To Self & From Others

When health care professionals are working with older adults in the health care system it is important that they understand the potential risk individual's living with dementia may pose to themselves. Risk may also come from others in their lives. Risk may present as self-neglect or elder abuse (e.g. caregiver or family member fails to provide adequate care or takes financial advantages of the individual living with dementia). The person living with dementia is at risk when there is a lack of support from others around them. Care planning must include properly assessing and addressing these risks, while aiming to balance the person’s rights to autonomy.

To Others

When care planning, health care professionals must also consider the risk the person with dementia may pose to others. Risk to others may occur in a number of situations. Communal living may present risks in situations ranging from smoking to cooking. Risk to others must be taken into account when considering the person with dementia's ability to drive a car or operate a powered wheelchair. It could also include if the person has responsive behaviours that lead to risks towards others and their caregivers. 

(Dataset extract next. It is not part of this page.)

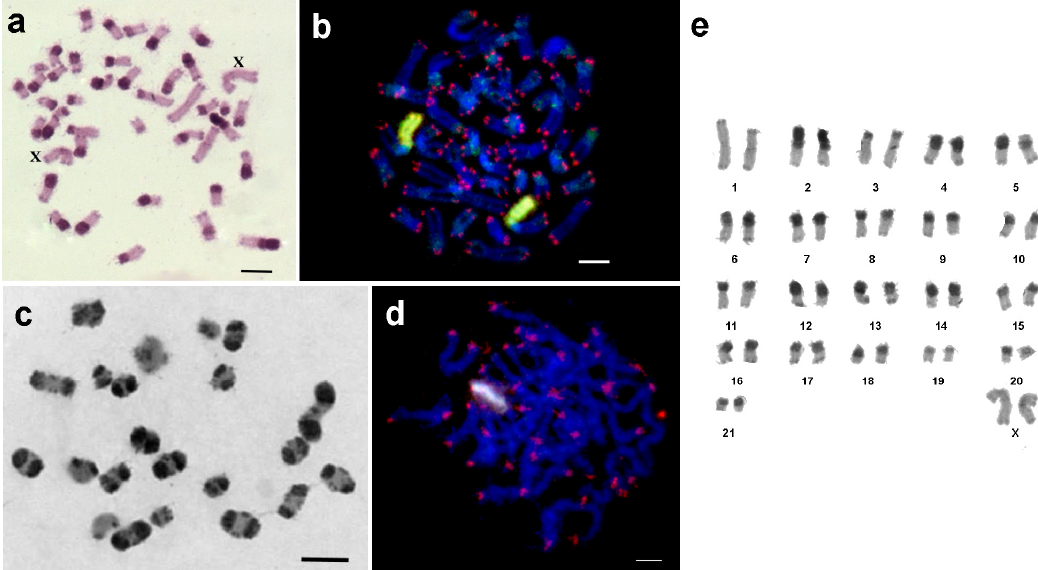
Figure 6. Mitotic and meiotic chromosomes of Peruphasma schultei ; ( a ) C-banding of embryonal metaphase chromosomes. The X chromosomes are labeled with ‘X’. ( b ) FISH as in Figure 1b. ( c ) C-banding of adult male derived meiotic chromosomes. ( d ) FISH on meiotic chromosomes (pachytene), using probes as given in Figure 1b. Scale bar indicates 5 μ m; ( e ) Female P. schultei have 22 chromosome pairs and a karyotype 21,XX.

Sometimes others may react to the diagnosis of dementia by assuming that the person is not able to live in their home any longer due to perceived risks to themselves or others. In these situations, there is a risk for early institutionalization for the person with dementia. 

Consider
  • A client with dementia does not recognize their home is unsanitary and their personal hygiene is lacking. They have stopped cleaning up around the house and are having difficulties with self-care.
    •  How do we balance respect for personal dignity and choice with risks to others in this situation?
  • If we discover financial resources are available to provide private care, but family decision-makers are withholding the financial support, how might we navigate the balance between preserving the person’s dignity of risk, the relationship between person and decision maker, and the decision maker’s concerns or views? 
  • How do we approach risks associated with kitchen/meal preparation? Smoking?‚Äč
    • How are caregivers educated about these risks?
    • How may risks be lowered while still respecting a person’s dignity for risk?
  • How do we approach care planning around behaviours and psychological symptoms of dementia that may place caregivers at risk or cause stress?
  • How might we explore real vs. perceived risks ('what ifs') with caregivers and/or family members?
    • How might we talk about a plan of care that incorporates real risks with caregivers and/or family members?

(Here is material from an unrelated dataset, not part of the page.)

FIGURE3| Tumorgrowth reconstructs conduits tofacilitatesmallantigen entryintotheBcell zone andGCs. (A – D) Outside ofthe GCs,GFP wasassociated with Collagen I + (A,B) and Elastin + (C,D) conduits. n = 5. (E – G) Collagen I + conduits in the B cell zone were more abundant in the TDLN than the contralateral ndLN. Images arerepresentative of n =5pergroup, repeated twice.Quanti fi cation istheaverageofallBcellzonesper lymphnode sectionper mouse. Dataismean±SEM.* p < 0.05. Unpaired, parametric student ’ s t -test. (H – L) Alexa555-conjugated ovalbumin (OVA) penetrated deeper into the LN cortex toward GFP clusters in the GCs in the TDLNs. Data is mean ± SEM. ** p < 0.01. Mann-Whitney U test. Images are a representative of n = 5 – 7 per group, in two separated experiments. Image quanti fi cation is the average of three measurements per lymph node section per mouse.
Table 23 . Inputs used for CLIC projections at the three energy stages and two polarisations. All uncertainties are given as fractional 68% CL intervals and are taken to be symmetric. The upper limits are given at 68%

Alzhiemer's Society of Canada (2018). Stigma. Retrieved from http://alzheimer.ca/en/Home/About-dementia/What-is-dementia/Stigma December 7, 2018.

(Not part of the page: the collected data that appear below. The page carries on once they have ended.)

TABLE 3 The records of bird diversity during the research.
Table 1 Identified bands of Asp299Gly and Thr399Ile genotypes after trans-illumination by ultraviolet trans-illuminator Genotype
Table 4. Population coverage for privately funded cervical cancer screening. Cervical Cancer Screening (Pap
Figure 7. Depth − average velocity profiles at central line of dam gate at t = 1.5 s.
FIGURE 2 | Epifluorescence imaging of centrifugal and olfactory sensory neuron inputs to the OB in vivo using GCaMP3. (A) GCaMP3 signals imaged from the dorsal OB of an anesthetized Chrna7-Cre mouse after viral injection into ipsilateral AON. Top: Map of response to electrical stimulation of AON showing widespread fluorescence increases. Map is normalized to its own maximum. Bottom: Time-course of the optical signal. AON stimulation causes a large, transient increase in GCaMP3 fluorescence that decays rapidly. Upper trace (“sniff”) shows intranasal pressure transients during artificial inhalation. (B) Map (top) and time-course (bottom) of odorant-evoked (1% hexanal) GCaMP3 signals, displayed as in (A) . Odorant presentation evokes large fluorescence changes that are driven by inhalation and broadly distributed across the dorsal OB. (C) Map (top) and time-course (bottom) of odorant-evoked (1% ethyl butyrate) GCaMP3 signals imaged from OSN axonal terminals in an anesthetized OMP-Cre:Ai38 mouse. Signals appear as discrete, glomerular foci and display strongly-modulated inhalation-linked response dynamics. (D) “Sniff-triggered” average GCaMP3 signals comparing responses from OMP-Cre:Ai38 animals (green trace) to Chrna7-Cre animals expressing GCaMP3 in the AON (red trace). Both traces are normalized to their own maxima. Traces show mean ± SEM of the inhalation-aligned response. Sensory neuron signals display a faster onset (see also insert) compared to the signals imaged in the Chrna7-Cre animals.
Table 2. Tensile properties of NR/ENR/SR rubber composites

Dubois, B., Padovani, A., Scheltens, P., Rossi, A., & Dell’Agnello, G. (2016). Timely diagnosis for Alzheimer’s disease: a literature review on benefits and challenges. Journal of Alzheimer's disease, 49(3), 617-631.

Sherwin, S., & Winsby, M. (2011). A relational perspective on autonomy for older adults residing in nursing homes. Health Expectations, 14(2), 182-190.

Turró-Garriga, O., Garre-Olmo, J., Calvó-Perxas, L., Reñé-Ramírez, R., Gascon-Bayarri, J., & Conde-Sala, J. L. (2016). Course and determinants of anosognosia in Alzheimer’s disease: A 12-month follow-up. Journal of Alzheimer's Disease, 51(2), 357-366.